ANSWER: This question goes back to some things that evidently hinge on this matter of space travel which we talked a little about this week. There are many conditions we know about that seemingly will make it difficult for space travel. I do not know very much about this subject. I am trying to keep up the best I can. We do have a Department of Space Medicine in the Air Force. I have a book in my office entitled Space Medicine. I have not read the whole book, but I have gained the following meager understanding.

 

It is my understanding that so far as we know now any plans for space travel are going to depend upon man taking his own environmental conditions with him, shielding himself from these things, putting himself into a kind of conveyance that will shut out meteorites, shield him from cosmic rays, etc. he will also carry with him his own oxygen. Any of these problems, so far that we know with us. One thing that we will not take with us is gravity, evidently. The second thing we evidently are not going to take with us is the feeling of weight that we have.
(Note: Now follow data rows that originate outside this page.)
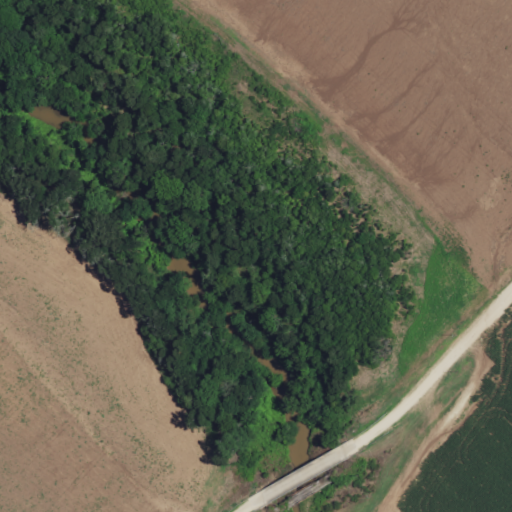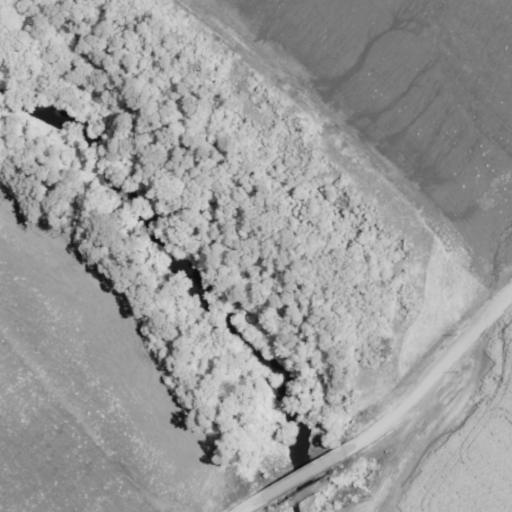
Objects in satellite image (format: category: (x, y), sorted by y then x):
road: (384, 425)
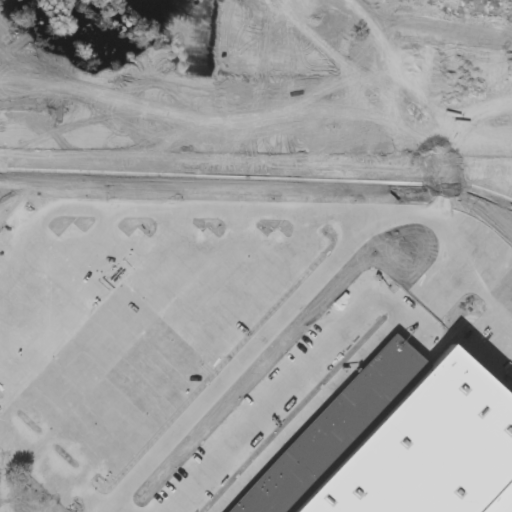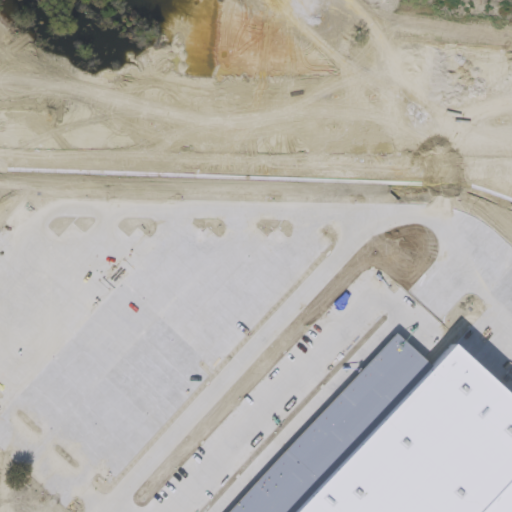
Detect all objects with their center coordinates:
road: (69, 40)
road: (300, 101)
road: (415, 133)
road: (442, 133)
road: (35, 159)
road: (441, 193)
road: (415, 194)
road: (55, 208)
road: (59, 270)
road: (352, 292)
road: (94, 309)
road: (290, 310)
road: (146, 329)
road: (426, 329)
road: (197, 346)
building: (75, 476)
building: (283, 498)
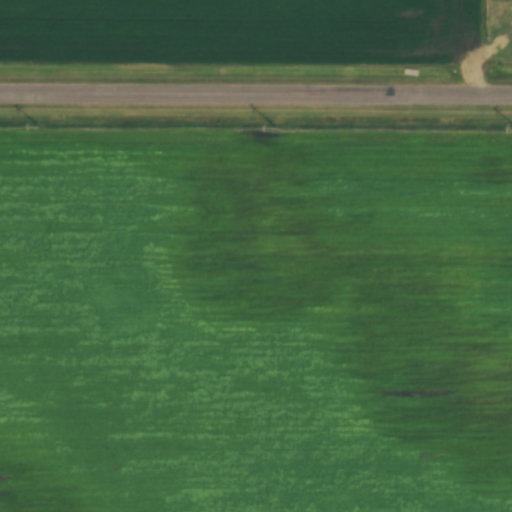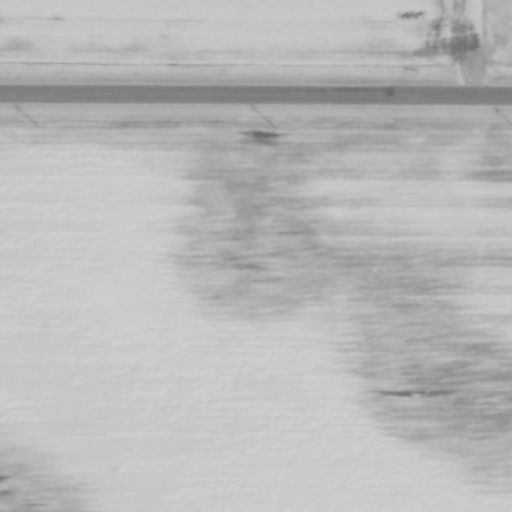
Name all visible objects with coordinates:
road: (255, 98)
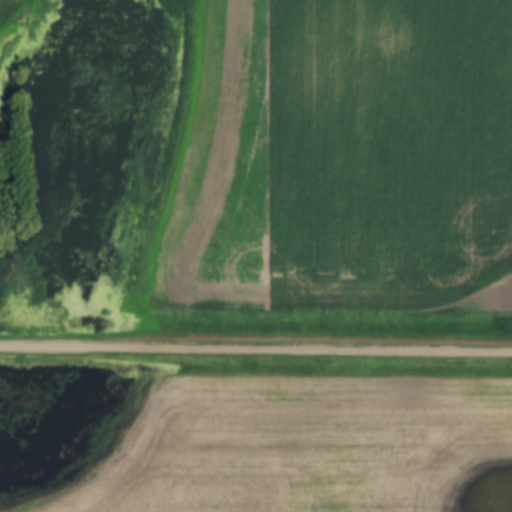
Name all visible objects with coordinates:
road: (255, 348)
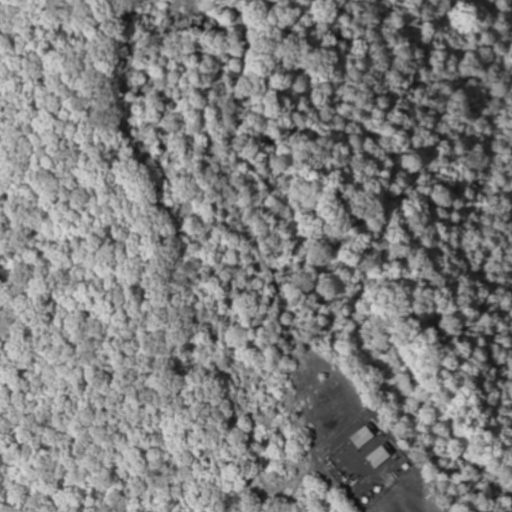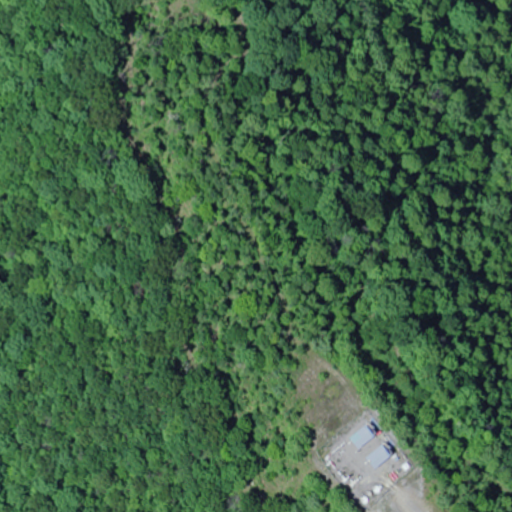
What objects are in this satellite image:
building: (360, 437)
building: (375, 458)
We already know from experiments and flights that have been made that the person who gets up into the upper atmosphere of the air begins to move into the area where you have a feeling of weightlessness which is quite a psychological problem to those who are performing the experiments. I had better not go further than that, or I will get into a subject I know nothing about. (James R. Clark, “Prophets and Problems of the Pearl of Great Price,” 33rd Annual Leadership Week, BYU Extension Division, 1956, p. 71)

 

This is interesting as this was, of course, 13 years before Apollo 11 and the moon landing, and Clark was open to such space travel in spite of Joseph Fielding Smith’s own reservations about such (although he would admit he was in error on this [see here, here, and here]).